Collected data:
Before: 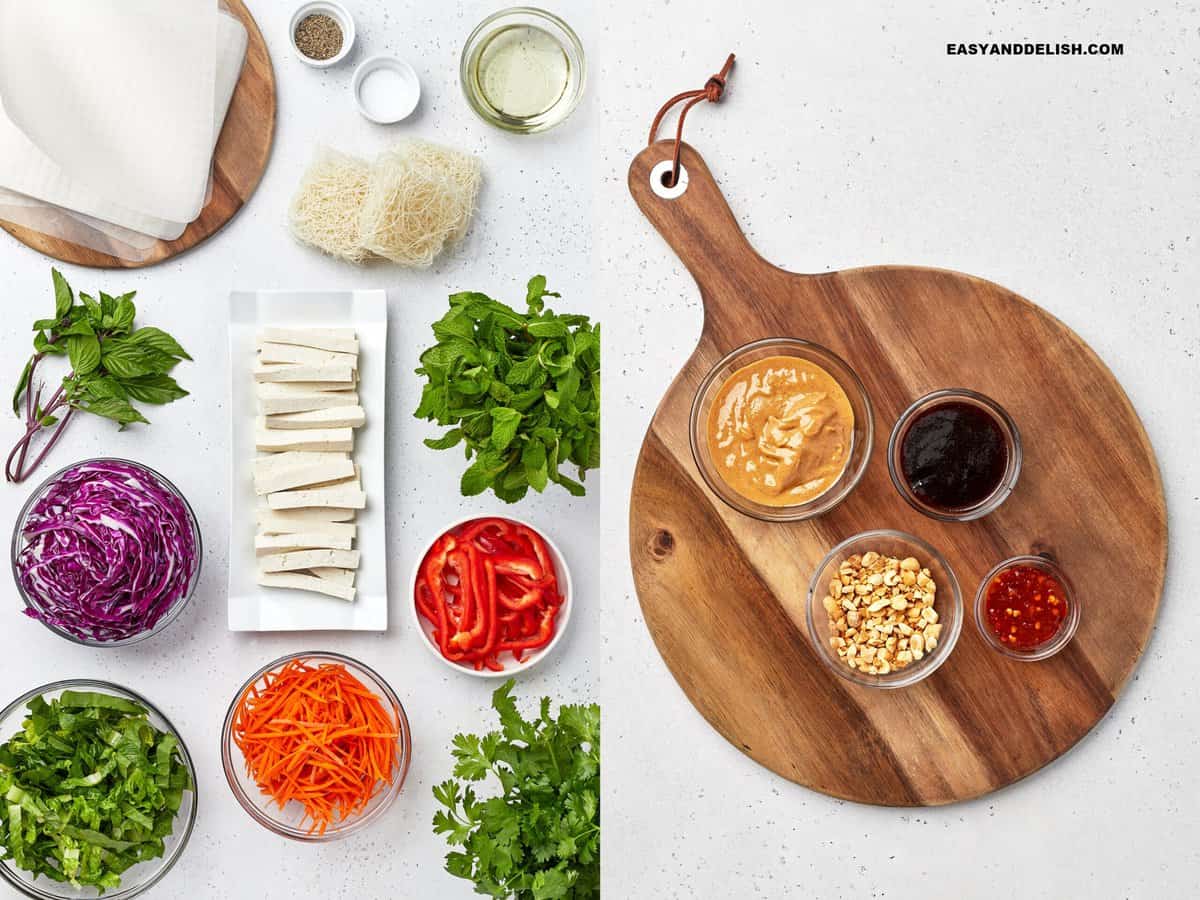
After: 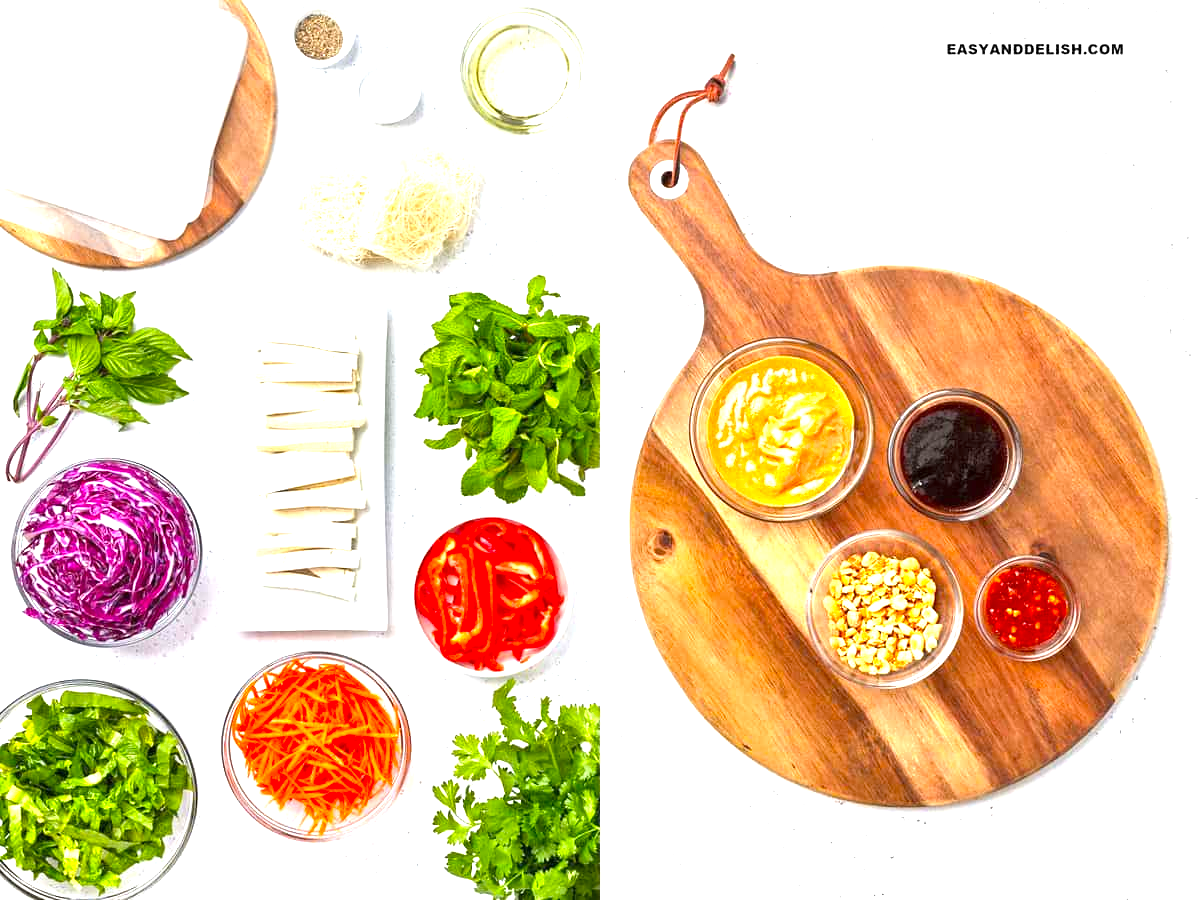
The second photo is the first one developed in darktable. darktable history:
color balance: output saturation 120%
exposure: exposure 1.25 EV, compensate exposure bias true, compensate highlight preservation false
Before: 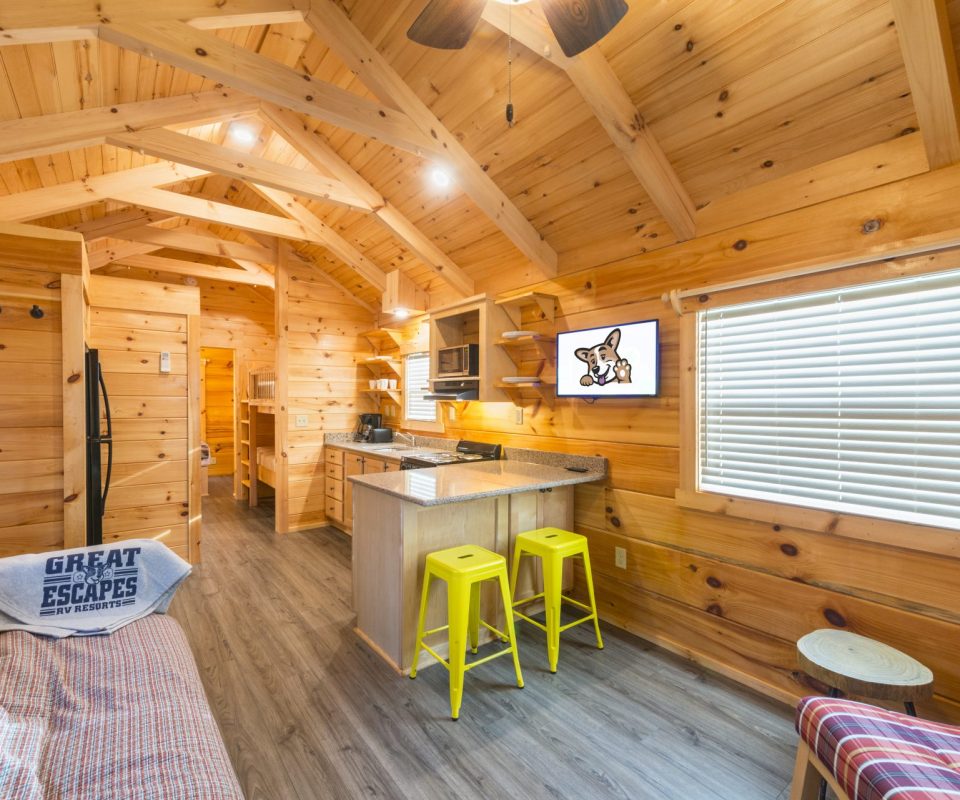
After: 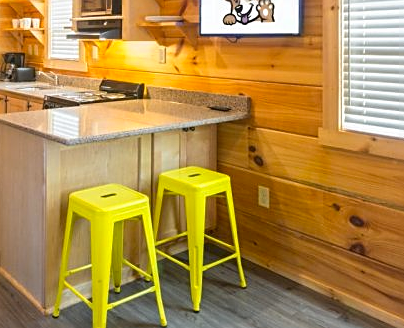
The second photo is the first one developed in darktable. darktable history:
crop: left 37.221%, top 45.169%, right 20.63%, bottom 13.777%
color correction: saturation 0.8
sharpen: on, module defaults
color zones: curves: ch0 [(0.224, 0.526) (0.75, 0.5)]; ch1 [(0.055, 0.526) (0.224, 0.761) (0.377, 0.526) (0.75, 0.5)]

Written exercise: Reproduce every line above word for word, omitting the pictures.

Correct response:
Before: 
After: 
The second photo is the first one developed in darktable. darktable history:
color balance: output saturation 120%
exposure: exposure 1.25 EV, compensate exposure bias true, compensate highlight preservation false
Before: 
After: 
The second photo is the first one developed in darktable. darktable history:
crop: left 37.221%, top 45.169%, right 20.63%, bottom 13.777%
color correction: saturation 0.8
sharpen: on, module defaults
color zones: curves: ch0 [(0.224, 0.526) (0.75, 0.5)]; ch1 [(0.055, 0.526) (0.224, 0.761) (0.377, 0.526) (0.75, 0.5)]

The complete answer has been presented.